Çelebioğlu: Suçlarda çeşitlilik nüfusta artış var 

Diyalog Gazetesine konuşan bir başka özel güvenlik şirketi direktörü Mehmet Çelebioğlu ise, ülkede gerek spor müsabakalarında yaşanan olaylara,  gerekse kriminal olaylara dikkat çekti.
Özel Güvenlik Yasası’nın çıkmasının şart olduğunu vurgulayan Çelebioğlu, dünya genelinde yapılan spor müsabakalarında sahalarda olaylar yaşanma oranının düştüğünü, fakat ülkemizde son zamanlarda bu tür olayların artış gösterdiğinin altını çizdi. Kriminal olayların, hırsızlık, kasti hasar ve daha birçok olayın ülkemizde son 10 içerisinde artış gösterdiğini belirterek bunların önüne geçilmesi için KKTC’de ‘Özel Güvenlik Yasası’nın şart olduğunu belirtti.

“Vatandaşa müdahale hakkı yok”

Çelebioğlu, “Uzun yıllar özel görev ve komando birliklerinde görev yapmış emekli bir subay olarak artık ülkeme daha geniş alanlarda hizmet etmek için bu sektöre girdim deneyimlerimi sivil hayata da profesyonel olarak yansıtmak amacındayım” dedi. Şu anda hastanelerde ve diğer yerlerde görev yapan özel güvenlik çalışanlarının yasal olarak vatandaşlara hiçbir şekilde müdahale etme, kolundan tutma, dışarı atma veya sözlü herhangi bir uyarıda bulunma hakı olmadığına dikkat çeken Çelebioğlu, “İnsanlar bunu bilmiyor ama daha da kötüsü bu şirketlerde çalışan çocuklar da bunun farkında değil” dedi. Yani bugün hastanede bir kavga çıksa ve özel güvenlik darp edilse hakkını orada görevli olarak değil sıradan bir vatandaş olarak arayabilir.” Şeklinde konuştu.

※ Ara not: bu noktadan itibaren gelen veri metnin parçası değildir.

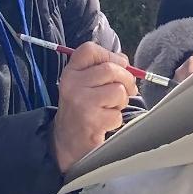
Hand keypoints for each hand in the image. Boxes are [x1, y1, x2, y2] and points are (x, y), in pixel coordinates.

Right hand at [50, 40, 131, 174]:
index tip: (117, 66)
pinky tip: (104, 123)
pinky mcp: (91, 120)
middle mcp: (72, 84)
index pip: (90, 50)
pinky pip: (117, 113)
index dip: (109, 55)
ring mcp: (81, 102)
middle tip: (125, 91)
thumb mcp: (83, 85)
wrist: (66, 143)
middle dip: (126, 80)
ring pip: (118, 90)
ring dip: (121, 102)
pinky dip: (116, 119)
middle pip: (111, 69)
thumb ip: (101, 70)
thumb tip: (125, 61)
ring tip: (110, 108)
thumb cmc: (81, 111)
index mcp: (70, 73)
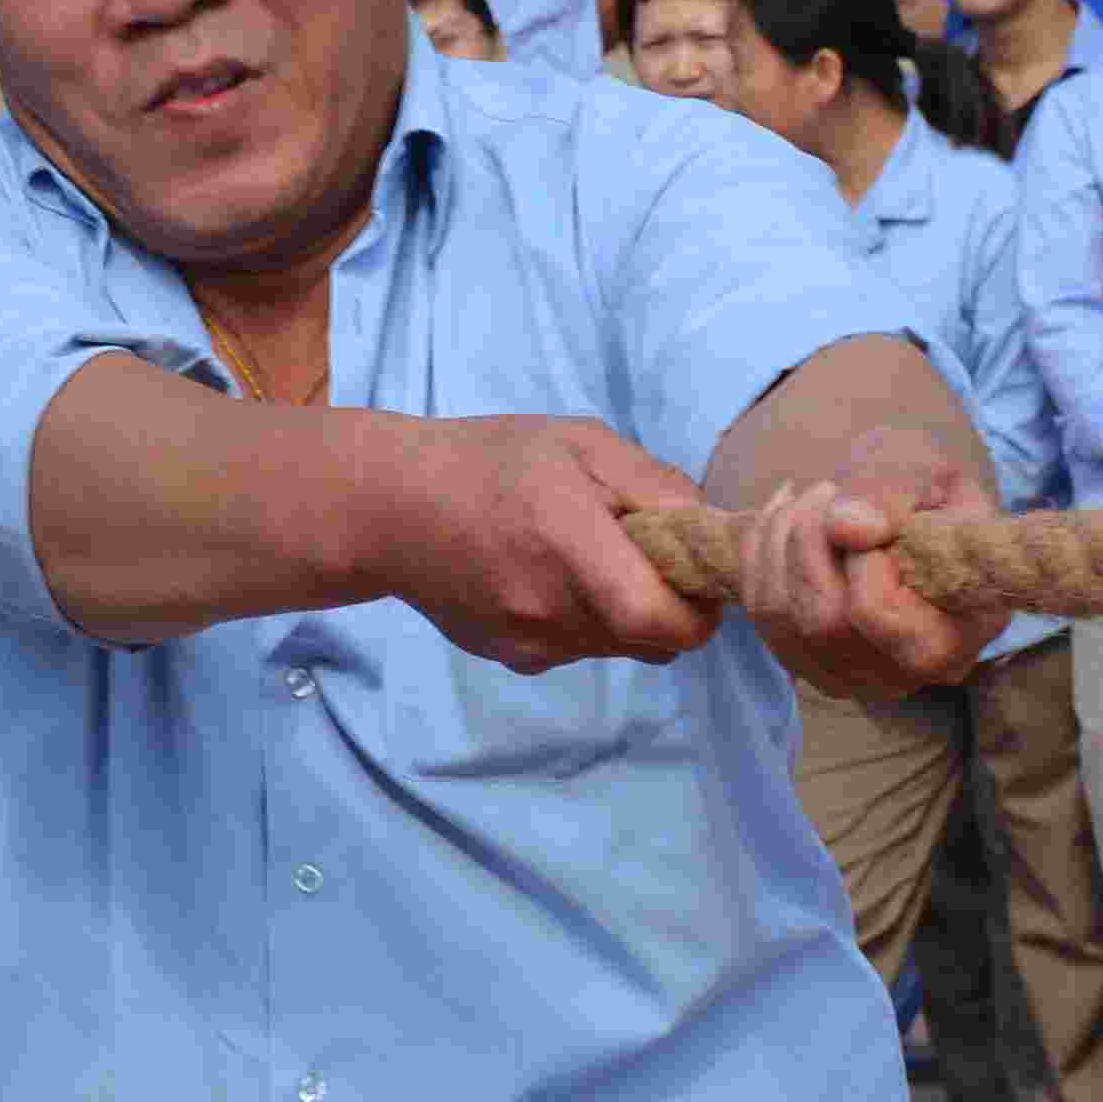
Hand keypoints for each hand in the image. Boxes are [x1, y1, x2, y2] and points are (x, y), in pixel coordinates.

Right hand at [375, 414, 720, 670]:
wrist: (391, 509)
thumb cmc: (493, 461)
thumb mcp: (581, 442)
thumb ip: (655, 486)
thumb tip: (712, 531)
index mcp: (569, 543)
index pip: (663, 622)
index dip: (701, 613)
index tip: (700, 578)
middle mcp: (550, 608)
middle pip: (653, 642)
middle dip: (667, 606)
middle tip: (646, 556)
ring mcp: (528, 643)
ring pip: (618, 648)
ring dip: (624, 614)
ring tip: (585, 559)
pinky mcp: (513, 659)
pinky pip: (580, 651)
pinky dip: (584, 622)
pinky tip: (546, 579)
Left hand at [728, 480, 980, 700]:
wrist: (908, 512)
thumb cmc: (929, 495)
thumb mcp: (929, 470)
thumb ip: (894, 491)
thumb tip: (846, 528)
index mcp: (959, 632)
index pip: (878, 612)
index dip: (859, 555)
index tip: (867, 510)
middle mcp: (906, 673)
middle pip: (824, 622)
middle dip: (809, 539)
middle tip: (826, 489)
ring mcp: (853, 677)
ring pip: (782, 617)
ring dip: (780, 540)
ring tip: (812, 499)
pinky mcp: (809, 665)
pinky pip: (761, 613)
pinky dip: (760, 553)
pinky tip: (787, 517)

“Yasa tasarısı sadece 3 şirket için”

 Mecliste bir yasa tasarısı bulunduğunu fakat tasarının sadece iki üç şirket için çıkarıldığını, mevcut yasanın KKTC’ye  uyarlanması gerektiğini belirten Çelebioğlu,  geçtiğimiz yıl bu düzenlemelerin yapılarak tasarının alt komiteden geçtiğini kaydetti. Çelebioğlu, “yıllardır özel güvenlik şirketleri açılıyor, istihdamlar yapılıyor ama yasa yok” dedi. Çelebioğlu, Özel Güvenlik şirketinde 20-30 kişi çalıştığına işaret ederek, “Yasa çıktığı takdirde bizler de personel sayımızı artıracağız. polis asli görevine dönmeli, bugün için yasa olmaması nedeniyle  Özel Güvenlik de birçok yerde etkin olamıyor” dedi. 

Çelebioğlu sözlerini şöyle sürdürdü “Yasa ile birlikte, şirket açma kriterleri, personel kriterleri, eğitim kriterleri, ihalelere giriş şartları da belirlenecek. KKTC’de gün geçtikçe artan bir nüfus var  ve buna paralel olarak polis teşkilatı için ayrılan bir bütçe yok, polis sayısı ve teknolojisi artık ülkedeki nüfus oranına ve suç çeşitliliğine göre yetersizdir, ne yapmalı polisin üzerindeki bazı yükleri almalıyız, bunu da dünyada Özel Güvenlik şirketleri yapıyor. Globalleşen dünyaya ayak uydurmak istiyorsak bir sektörü canlandırıp yasallaştırmazsanız gün geçtikçe sistem çöker istenmeyen başka problemler doğar.”